REQUIRED WORK: A word-for-word transcription of all the data is required.

--- SOURCE MATERIAL Enclosed Below ---

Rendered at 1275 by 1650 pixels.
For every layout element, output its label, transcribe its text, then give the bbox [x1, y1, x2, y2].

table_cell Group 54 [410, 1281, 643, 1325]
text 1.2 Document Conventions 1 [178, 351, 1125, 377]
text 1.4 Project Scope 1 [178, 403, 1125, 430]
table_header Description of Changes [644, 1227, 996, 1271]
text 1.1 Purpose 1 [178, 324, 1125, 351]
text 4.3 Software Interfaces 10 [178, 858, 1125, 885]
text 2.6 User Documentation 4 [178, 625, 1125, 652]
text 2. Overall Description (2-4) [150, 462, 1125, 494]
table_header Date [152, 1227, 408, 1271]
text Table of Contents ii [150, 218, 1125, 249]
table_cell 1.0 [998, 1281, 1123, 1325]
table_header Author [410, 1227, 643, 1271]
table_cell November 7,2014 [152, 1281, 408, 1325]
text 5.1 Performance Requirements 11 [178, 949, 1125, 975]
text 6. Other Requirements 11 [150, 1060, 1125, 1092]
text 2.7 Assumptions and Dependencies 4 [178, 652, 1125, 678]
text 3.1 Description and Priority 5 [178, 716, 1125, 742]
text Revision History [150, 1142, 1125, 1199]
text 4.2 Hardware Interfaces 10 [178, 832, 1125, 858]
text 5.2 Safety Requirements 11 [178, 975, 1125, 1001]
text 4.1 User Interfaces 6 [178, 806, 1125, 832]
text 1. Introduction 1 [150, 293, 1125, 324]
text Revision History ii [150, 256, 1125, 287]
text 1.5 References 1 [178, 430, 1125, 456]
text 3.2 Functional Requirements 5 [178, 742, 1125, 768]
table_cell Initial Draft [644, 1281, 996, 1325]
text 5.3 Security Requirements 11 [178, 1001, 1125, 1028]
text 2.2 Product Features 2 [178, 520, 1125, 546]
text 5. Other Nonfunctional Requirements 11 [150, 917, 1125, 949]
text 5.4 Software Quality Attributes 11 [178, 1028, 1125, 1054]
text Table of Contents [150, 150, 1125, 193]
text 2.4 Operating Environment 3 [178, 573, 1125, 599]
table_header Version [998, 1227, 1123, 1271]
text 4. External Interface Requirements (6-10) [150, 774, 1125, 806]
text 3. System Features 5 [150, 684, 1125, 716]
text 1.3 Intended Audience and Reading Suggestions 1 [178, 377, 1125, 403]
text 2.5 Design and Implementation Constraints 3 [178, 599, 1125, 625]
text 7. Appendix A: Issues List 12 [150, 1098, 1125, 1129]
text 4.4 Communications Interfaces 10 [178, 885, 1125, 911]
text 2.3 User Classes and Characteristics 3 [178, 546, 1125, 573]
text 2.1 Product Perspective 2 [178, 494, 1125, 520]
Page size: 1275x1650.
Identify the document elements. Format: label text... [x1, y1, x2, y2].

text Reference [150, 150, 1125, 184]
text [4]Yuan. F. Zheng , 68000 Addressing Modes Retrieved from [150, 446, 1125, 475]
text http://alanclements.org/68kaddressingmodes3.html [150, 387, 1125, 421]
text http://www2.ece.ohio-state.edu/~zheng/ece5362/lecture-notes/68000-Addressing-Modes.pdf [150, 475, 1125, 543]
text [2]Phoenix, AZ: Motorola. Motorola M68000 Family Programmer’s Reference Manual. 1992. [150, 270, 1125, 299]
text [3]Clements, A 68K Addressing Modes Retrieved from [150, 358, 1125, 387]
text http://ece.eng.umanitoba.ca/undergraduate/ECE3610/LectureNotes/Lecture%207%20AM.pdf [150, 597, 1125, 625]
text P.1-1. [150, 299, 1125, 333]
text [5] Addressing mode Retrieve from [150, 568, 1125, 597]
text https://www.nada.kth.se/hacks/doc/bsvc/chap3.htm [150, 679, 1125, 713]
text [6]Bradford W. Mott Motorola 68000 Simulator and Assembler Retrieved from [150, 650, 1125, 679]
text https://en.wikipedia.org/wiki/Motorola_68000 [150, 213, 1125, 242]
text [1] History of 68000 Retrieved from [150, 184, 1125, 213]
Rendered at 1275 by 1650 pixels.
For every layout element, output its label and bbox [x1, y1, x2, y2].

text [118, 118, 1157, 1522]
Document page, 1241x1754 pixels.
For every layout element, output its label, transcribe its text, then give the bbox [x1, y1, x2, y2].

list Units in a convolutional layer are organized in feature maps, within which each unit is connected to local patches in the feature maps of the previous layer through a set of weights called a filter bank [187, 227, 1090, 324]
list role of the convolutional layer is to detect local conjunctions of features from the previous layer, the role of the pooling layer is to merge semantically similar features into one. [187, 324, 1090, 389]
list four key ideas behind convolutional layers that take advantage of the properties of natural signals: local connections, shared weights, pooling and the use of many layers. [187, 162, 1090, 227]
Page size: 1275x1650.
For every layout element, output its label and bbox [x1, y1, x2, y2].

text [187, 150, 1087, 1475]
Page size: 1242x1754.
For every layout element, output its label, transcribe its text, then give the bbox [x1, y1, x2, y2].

--- End of Enclosed SOURCE MATERIAL ---

YOUR SOLUTION:
Rendered at 1275 by 1650 pixels.
For every layout element, output its label, transcribe its text, then give the bbox [x1, y1, x2, y2].

table_cell Group 54 [410, 1281, 643, 1325]
text 1.2 Document Conventions 1 [178, 351, 1125, 377]
text 1.4 Project Scope 1 [178, 403, 1125, 430]
table_header Description of Changes [644, 1227, 996, 1271]
text 1.1 Purpose 1 [178, 324, 1125, 351]
text 4.3 Software Interfaces 10 [178, 858, 1125, 885]
text 2.6 User Documentation 4 [178, 625, 1125, 652]
text 2. Overall Description (2-4) [150, 462, 1125, 494]
table_header Date [152, 1227, 408, 1271]
text Table of Contents ii [150, 218, 1125, 249]
table_cell 1.0 [998, 1281, 1123, 1325]
table_header Author [410, 1227, 643, 1271]
table_cell November 7,2014 [152, 1281, 408, 1325]
text 5.1 Performance Requirements 11 [178, 949, 1125, 975]
text 6. Other Requirements 11 [150, 1060, 1125, 1092]
text 2.7 Assumptions and Dependencies 4 [178, 652, 1125, 678]
text 3.1 Description and Priority 5 [178, 716, 1125, 742]
text Revision History [150, 1142, 1125, 1199]
text 4.2 Hardware Interfaces 10 [178, 832, 1125, 858]
text 5.2 Safety Requirements 11 [178, 975, 1125, 1001]
text 4.1 User Interfaces 6 [178, 806, 1125, 832]
text 1. Introduction 1 [150, 293, 1125, 324]
text Revision History ii [150, 256, 1125, 287]
text 1.5 References 1 [178, 430, 1125, 456]
text 3.2 Functional Requirements 5 [178, 742, 1125, 768]
table_cell Initial Draft [644, 1281, 996, 1325]
text 5.3 Security Requirements 11 [178, 1001, 1125, 1028]
text 2.2 Product Features 2 [178, 520, 1125, 546]
text 5. Other Nonfunctional Requirements 11 [150, 917, 1125, 949]
text 5.4 Software Quality Attributes 11 [178, 1028, 1125, 1054]
text Table of Contents [150, 150, 1125, 193]
text 2.4 Operating Environment 3 [178, 573, 1125, 599]
table_header Version [998, 1227, 1123, 1271]
text 4. External Interface Requirements (6-10) [150, 774, 1125, 806]
text 3. System Features 5 [150, 684, 1125, 716]
text 1.3 Intended Audience and Reading Suggestions 1 [178, 377, 1125, 403]
text 2.5 Design and Implementation Constraints 3 [178, 599, 1125, 625]
text 7. Appendix A: Issues List 12 [150, 1098, 1125, 1129]
text 4.4 Communications Interfaces 10 [178, 885, 1125, 911]
text 2.3 User Classes and Characteristics 3 [178, 546, 1125, 573]
text 2.1 Product Perspective 2 [178, 494, 1125, 520]
Page size: 1275x1650.
Identify the document elements. Format: label text... [x1, y1, x2, y2].

text Reference [150, 150, 1125, 184]
text [4]Yuan. F. Zheng , 68000 Addressing Modes Retrieved from [150, 446, 1125, 475]
text http://alanclements.org/68kaddressingmodes3.html [150, 387, 1125, 421]
text http://www2.ece.ohio-state.edu/~zheng/ece5362/lecture-notes/68000-Addressing-Modes.pdf [150, 475, 1125, 543]
text [2]Phoenix, AZ: Motorola. Motorola M68000 Family Programmer’s Reference Manual. 1992. [150, 270, 1125, 299]
text [3]Clements, A 68K Addressing Modes Retrieved from [150, 358, 1125, 387]
text http://ece.eng.umanitoba.ca/undergraduate/ECE3610/LectureNotes/Lecture%207%20AM.pdf [150, 597, 1125, 625]
text P.1-1. [150, 299, 1125, 333]
text [5] Addressing mode Retrieve from [150, 568, 1125, 597]
text https://www.nada.kth.se/hacks/doc/bsvc/chap3.htm [150, 679, 1125, 713]
text [6]Bradford W. Mott Motorola 68000 Simulator and Assembler Retrieved from [150, 650, 1125, 679]
text https://en.wikipedia.org/wiki/Motorola_68000 [150, 213, 1125, 242]
text [1] History of 68000 Retrieved from [150, 184, 1125, 213]
Rendered at 1275 by 1650 pixels.
For every layout element, output its label and bbox [x1, y1, x2, y2].

text [118, 118, 1157, 1522]
Document page, 1241x1754 pixels.
For every layout element, output its label, transcribe its text, then give the bbox [x1, y1, x2, y2].

list Units in a convolutional layer are organized in feature maps, within which each unit is connected to local patches in the feature maps of the previous layer through a set of weights called a filter bank [187, 227, 1090, 324]
list role of the convolutional layer is to detect local conjunctions of features from the previous layer, the role of the pooling layer is to merge semantically similar features into one. [187, 324, 1090, 389]
list four key ideas behind convolutional layers that take advantage of the properties of natural signals: local connections, shared weights, pooling and the use of many layers. [187, 162, 1090, 227]
Page size: 1275x1650.
For every layout element, output its label and bbox [x1, y1, x2, y2].

text [187, 150, 1087, 1475]
Page size: 1242x1754.
For every layout element, output its label, transcribe its text, then give the bbox [x1, y1, x2, y2].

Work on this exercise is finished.